Eran Golan, an attorney for Worker’s Hotline, a not-for-profit that defends employees’ rights, has dealt with her professionally for five years and found her “warm, caring and not snobbish or rude.”

He admits that she can be abrasive on occasion — but this is with justification and “always with people with power.” With the general public she is down to earth and helpful. For example, she brought him a pay slip from the security guard at her daughter’s school to make sure the guard wasn’t paying too much in taxes. While she has strong opinions, she knows how to judge situations and “make the right compromises,” Golan said.

In August she attracted widespread criticism on the left for telling a Haaretz interviewer that in its early days, settlement building was “a completely consensual move.” She said that she does not view it “as a sin and a crime” and thinks the suggestion that ending funding for settlements would mean more money for education has “no connection to reality.”

Shortly before the interview, Elbasen advised her to steer clear of these subjects and stick to the socioeconomic sphere in which she built her reputation. He recalls telling her, “You’ll commit suicide if you do it.” He said: “She thought about it, and the next day said: ‘It’s not okay, because I don’t want anyone to say I wasn’t honest. I would rather lose the [leadership] elections than not say something that is true.”

In a similar vein, Shalom Kital, the man who discovered her as a broadcasting talent, says that she has a “very honest, no bullshit” approach to everything. He cites the fact that she refused, after the 2009 election, to follow Barak into the right-wing coalition, despite the lure of an industry and commerce Cabinet portfolio — “a dream for her.”

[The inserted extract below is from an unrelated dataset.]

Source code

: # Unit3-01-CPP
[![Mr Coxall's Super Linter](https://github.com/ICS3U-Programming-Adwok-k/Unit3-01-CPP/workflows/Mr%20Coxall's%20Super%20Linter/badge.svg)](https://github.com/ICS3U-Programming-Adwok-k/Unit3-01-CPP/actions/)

Kital met her 25 years ago, when she was a behavioral science student at Ben-Gurion University and A writer for the newspaper Al HaMishmar and he was head of news at the Kol Israel radio station. “I was impressed from the first minute at this intelligent lady, with her firm advocacy for the welfare state and feminism,” he recalled. Kital gave her a job at Kol Israel, where she made her name as the presenter of the popular show “It’s All Talk,” and in 2000 she followed him to Channel 2.

In contrast to the portrayal as “princess” or “queen,” Kital insists that there are no airs or graces with Yachimovich “She’s very informal,” he said.

To some of Yachimovich’s friends, the criticism of her personality is explained in one word: “chauvinism.” Elbasen said: “For chauvinist people, with a strong woman it’s easiest to present them as the devil. Things they say about her they would never say about a man.”

And this theory isn’t limited to Yachimovich’s circles. Rina Bar-Tal, chair of the Israel Women’s Network, said that her confidence “has rubbed some people the wrong way because it doesn’t fit or fall into the model of female behavior they expect.”

Galia Golan, political scientist at the Interdisciplinary Center, agreed, saying: “There’s a tendency with women politicians to say they’re strident or stubborn. It’s something that you don’t hear with regard to men, but I?? heard it related to [former Meretz politician] Shulamit Aloni, [late Labor leader and prime minister] Golda Meir and with Yachimovich.”

Speaking to the Forward, Shtrasler rejected this analysis as “ridiculous.” He said, “Everyone who knows me knows that I criticize everybody.”